Não por acaso, o problema não é começar, mas manter. O exercício, nesse contexto, deixa de ser uma escolha simples e passa a depender da organização estrutural da vida cotidiana.
Pessoas de classe social mais alta conseguem se exercitar com maior frequência
A desigualdade aparece de forma clara quando se observa quem consegue manter uma rotina ativa.
Entre os mais ricos, o exercício é mais frequente, mais estruturado e mais diverso. Há mais tempo disponível, maior acesso a academias e possibilidade de experimentar diferentes modalidades. Já nas classes mais baixas, a prática tende a ser mais irregular e condicionada ao que está disponível no entorno.
Não se trata apenas de renda, mas de acesso a espaços, infraestrutura e condições mínimas de permanência.
O resultado é um padrão previsível: quanto maior a renda, maior a consistência. E, ao longo do tempo, essa diferença se acumula. Para as mulheres, a dificuldade é ainda maior
Embora os níveis de exercícios físicos sejam ainda maiores, os obstáculos são mais complexos. As entrevistadas mencionaram questões como segurança, sobrecarga doméstica e experiências negativas como principais motivos para realizarem pouca atividade física.

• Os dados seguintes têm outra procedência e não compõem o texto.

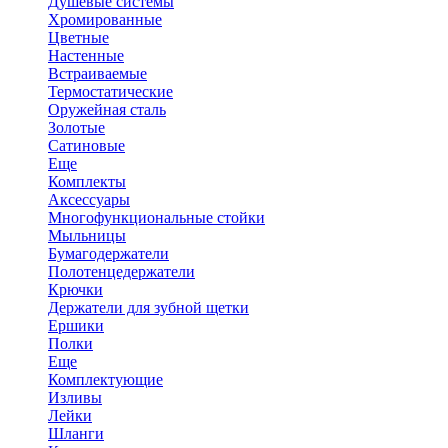
Душевые системы
Хромированные
Цветные
Настенные
Встраиваемые
Термостатические
Оружейная сталь
Золотые
Сатиновые
Еще
Комплекты
Аксессуары
Многофункциональные стойки
Мыльницы
Бумагодержатели
Полотенцедержатели
Крючки
Держатели для зубной щетки
Ершики
Полки
Еще
Комплектующие
Изливы
Лейки
Шланги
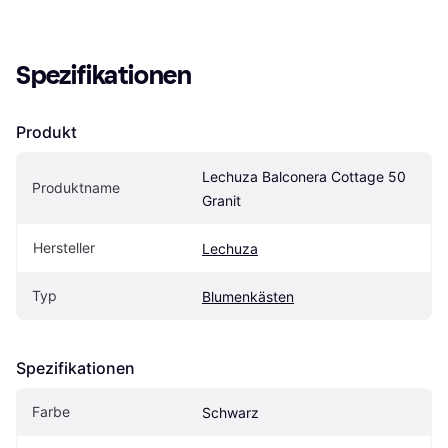
Spezifikationen
Produkt
Lechuza Balconera Cottage 50 
Produktname
Granit
Hersteller
Lechuza
Typ
Blumenkästen
Spezifikationen
Farbe
Schwarz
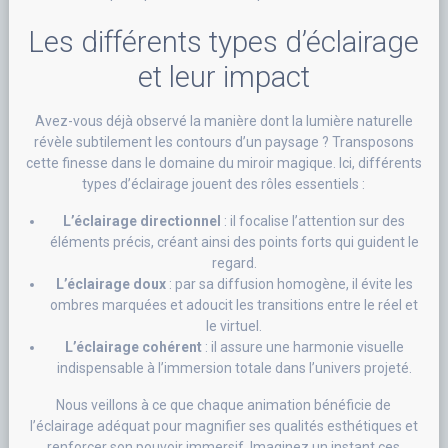
Les différents types d’éclairage
et leur impact
Avez-vous déjà observé la manière dont la lumière naturelle
révèle subtilement les contours d’un paysage ? Transposons
cette finesse dans le domaine du miroir magique. Ici, différents
types d’éclairage jouent des rôles essentiels :
L’éclairage directionnel
: il focalise l’attention sur des
éléments précis, créant ainsi des points forts qui guident le
regard.
L’éclairage doux
: par sa diffusion homogène, il évite les
ombres marquées et adoucit les transitions entre le réel et
le virtuel.
L’éclairage cohérent
: il assure une harmonie visuelle
indispensable à l’immersion totale dans l’univers projeté.
Nous veillons à ce que chaque animation bénéficie de
l’éclairage adéquat pour magnifier ses qualités esthétiques et
renforcer son pouvoir immersif. Imaginez un instant ces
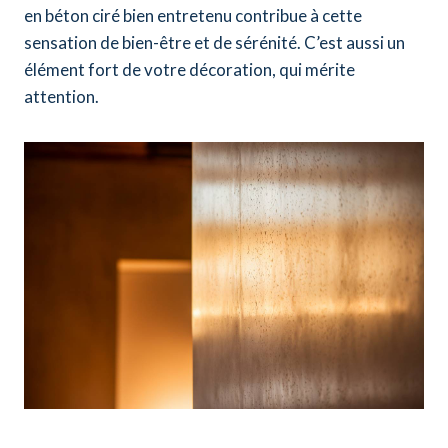
en béton ciré bien entretenu contribue à cette
sensation de bien-être et de sérénité. C’est aussi un
élément fort de votre décoration, qui mérite
attention.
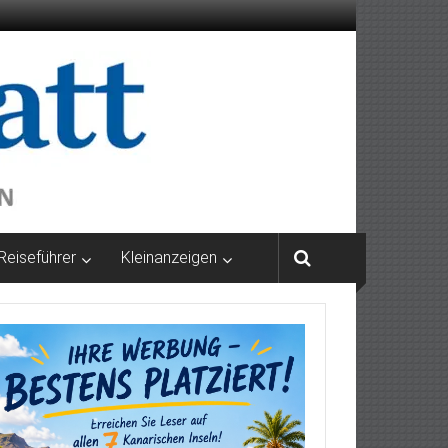
Reiseführer
Kleinanzeigen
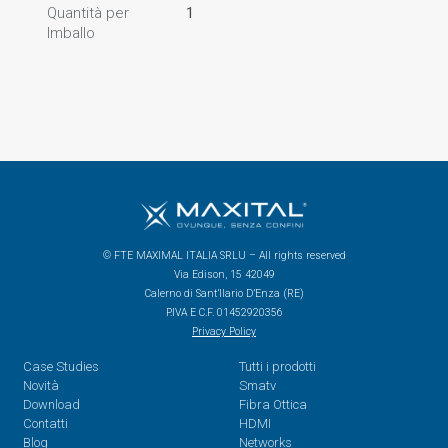
Quantità per
1
Imballo
© FTE MAXIMAL ITALIA SRLU – All rights reserved
Via Edison, 15 42049
Calerno di Sant’Ilario D’Enza (RE)
P.IVA E C.F. 01452920356
Privacy Policy
Case Studies
Tutti i prodotti
Novità
Smatv
Download
Fibra Ottica
Contatti
HDMI
Blog
Networks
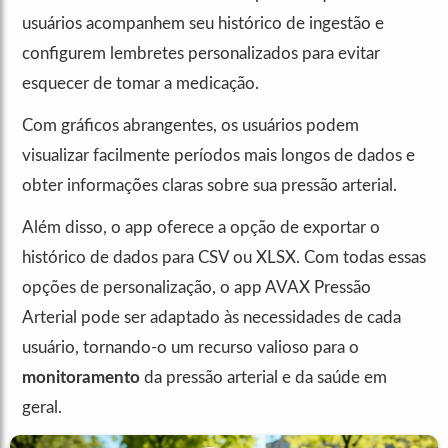
usuários acompanhem seu histórico de ingestão e
configurem lembretes personalizados para evitar
esquecer de tomar a medicação.
Com gráficos abrangentes, os usuários podem
visualizar facilmente períodos mais longos de dados e
obter informações claras sobre sua pressão arterial.
Além disso, o app oferece a opção de exportar o
histórico de dados para CSV ou XLSX. Com todas essas
opções de personalização, o app AVAX Pressão
Arterial pode ser adaptado às necessidades de cada
usuário, tornando-o um recurso valioso para o
monitoramento
da pressão arterial e da saúde em
geral.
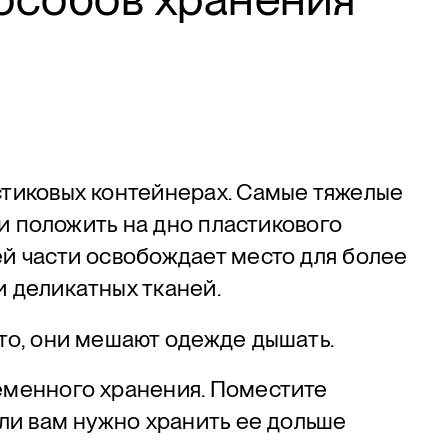
стиковых контейнерах. Самые тяжелые
 и положить на дно пластикового
й части освобождает место для более
 деликатных тканей.
то, они мешают одежде дышать.
еменного хранения. Поместите
сли вам нужно хранить ее дольше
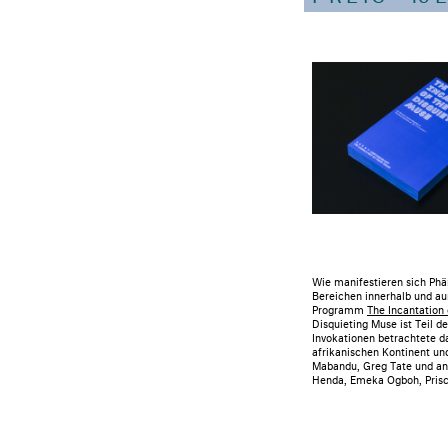
Wie manifestieren sich Phä
Bereichen innerhalb und au
Programm
The Incantation 
Disquieting Muse ist Teil d
Invokationen betrachtete 
afrikanischen Kontinent und
Mabandu, Greg Tate und and
Henda, Emeka Ogboh, Prisci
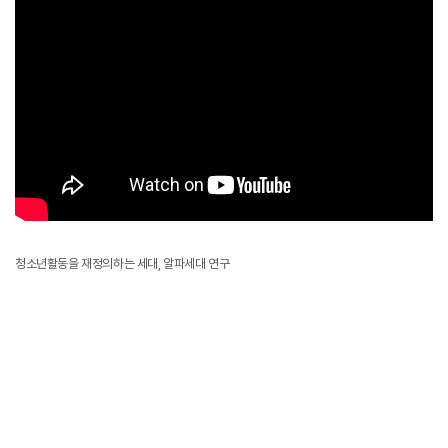
청소년활동을 재정의하는 세대, 알파세대 연구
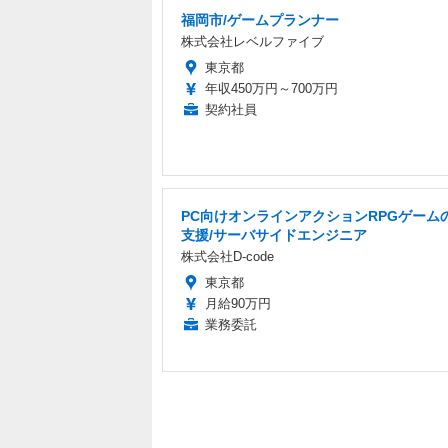
福岡市/ゲームプランナー
株式会社レベルファイブ
東京都
年収450万円～700万円
契約社員
PC向けオンラインアクションRPGゲーム
支援/サーバサイドエンジニア
株式会社D-code
東京都
月給90万円
業務委託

Uma parcela relevante relata já ter sofrido assédio ou discriminação durante a prática esportiva . Nesse cenário, o problema deixa de ser apenas logístico e passa a ser também ambiental.

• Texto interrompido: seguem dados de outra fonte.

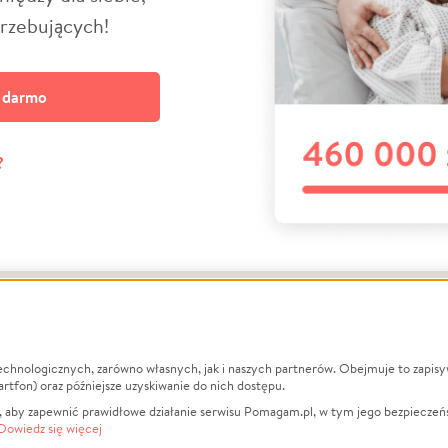
trzebujących!
a darmo
?
echnologicznych, zarówno własnych, jak i naszych partnerów. Obejmuje to zapis
macje
O nas
Zbieraj n
artfon) oraz późniejsze uzyskiwanie do nich dostępu.
 aby zapewnić prawidłowe działanie serwisu Pomagam.pl, w tym jego bezpieczeń
działa?
Opinie
Leczenie
Dowiedz się więcej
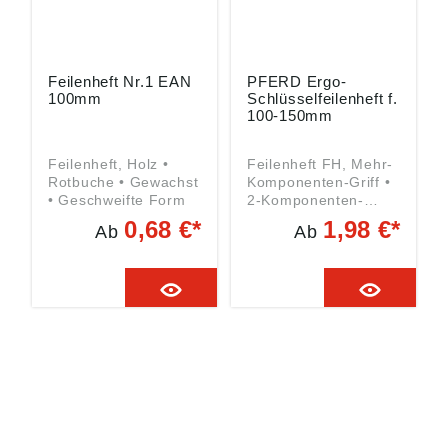
Feilenheft Nr.1 EAN
PFERD Ergo-
100mm
Schlüsselfeilenheft f.
100-150mm
Feilenheft, Holz •
Feilenheft FH, Mehr-
Rotbuche • Gewachst
Komponenten-Griff •
• Geschweifte Form
2-Komponenten-
Kunststoffgriff • Mit
0,68 €*
1,98 €*
Ab
Ab
Abrollschutz und
Aufhängebohrung
Angaben gemäß
Produktsicherheitsver
ordnung ((EU)
2023/998): August
Rüggeberg GmbH &
Co. KG, Hauptstr. 13,
51709 Marienheide,
DE,
pferd@rueggeberg.c
om
HUG® Technik und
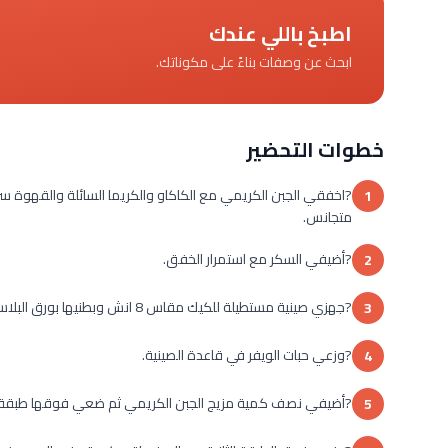
اطبخ باللي عندك
ابحث عن وصفات بناءً على مكوناتك.
خطوات التحضير
?اخفقي الجبن الكريمي مع الكاكاو والكريما السائلة والقهوة سر
1
متجانس.
?أضيفي السكر مع استمرار الخفق.
2
?جهزي صينية مستطيلة للكيك مقاس 8 انش وبطنيها بورق البلاستيك الشفاف مع الحرص على ترك جوانب البلاستيك لخارج الصينية.
3
?وزعي حبات الويفر في قاعدة الصينية.
4
?أضيفي نصف كمية مزيج الجبن الكريمي ثم ضعي فوقها طبقة أ
5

O exercício passou a ser eixo da vida, não mais um complemento
Entre aqueles que conseguem manter a rotina, o papel do exercício mudou.
O estudo mostra que praticantes ativos não apenas treinam com frequência, mas organizam a vida para que consigam treinar. Em média, praticam mais de três atividades diferentes e, nos casos mais consistentes, superam com folga o mínimo recomendado de atividade física
O exercício deixa de ser um item da agenda para se tornar uma atividade importante. Ele estrutura horários, influencia hábitos e orienta escolhas cotidianas.

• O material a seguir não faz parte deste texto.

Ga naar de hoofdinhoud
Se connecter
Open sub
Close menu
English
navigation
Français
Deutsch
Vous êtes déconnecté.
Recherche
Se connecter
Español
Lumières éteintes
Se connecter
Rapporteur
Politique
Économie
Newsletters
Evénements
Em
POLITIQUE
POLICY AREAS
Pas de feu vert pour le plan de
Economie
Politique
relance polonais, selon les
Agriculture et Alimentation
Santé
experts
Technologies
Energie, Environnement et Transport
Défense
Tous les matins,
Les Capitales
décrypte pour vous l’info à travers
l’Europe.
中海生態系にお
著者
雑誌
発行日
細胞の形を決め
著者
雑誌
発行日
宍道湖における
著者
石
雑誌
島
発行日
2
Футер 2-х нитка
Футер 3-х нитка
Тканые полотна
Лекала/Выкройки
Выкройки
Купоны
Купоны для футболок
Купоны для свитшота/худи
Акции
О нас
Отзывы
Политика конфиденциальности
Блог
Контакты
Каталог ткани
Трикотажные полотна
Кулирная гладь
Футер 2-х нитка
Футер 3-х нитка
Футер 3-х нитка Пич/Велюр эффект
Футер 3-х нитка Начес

Essa mudança se conecta a um fenômeno mais amplo: o corpo deixou de ser apenas biológico e passou a ser simbólico.
O estudo indica que a atividade física ocupa hoje um lugar central na construção de identidade. O corpo treinado comunica disciplina, constância e capacidade de gestão do próprio tempo.
Essa lógica é reforçada por uma cultura crescente de monitoramento. A maioria dos praticantes acredita que pode melhorar ainda mais na prática de atividade física.
No fim das contas, o dado mais relevante talvez seja outro: o brasileiro já entendeu que precisa se mover. O exercício deixou de ser exceção e passou a fazer parte do que se espera de uma vida equilibrada.
O problema é que essa consciência ainda não se sustenta no dia a dia. Entre o desejo e a prática existe um intervalo concreto, de tempo, de acesso, de condições, que impede a continuidade.
E é nesse intervalo que o país segue travado: não por falta de vontade, mas por não conseguir transformar intenção em hábito.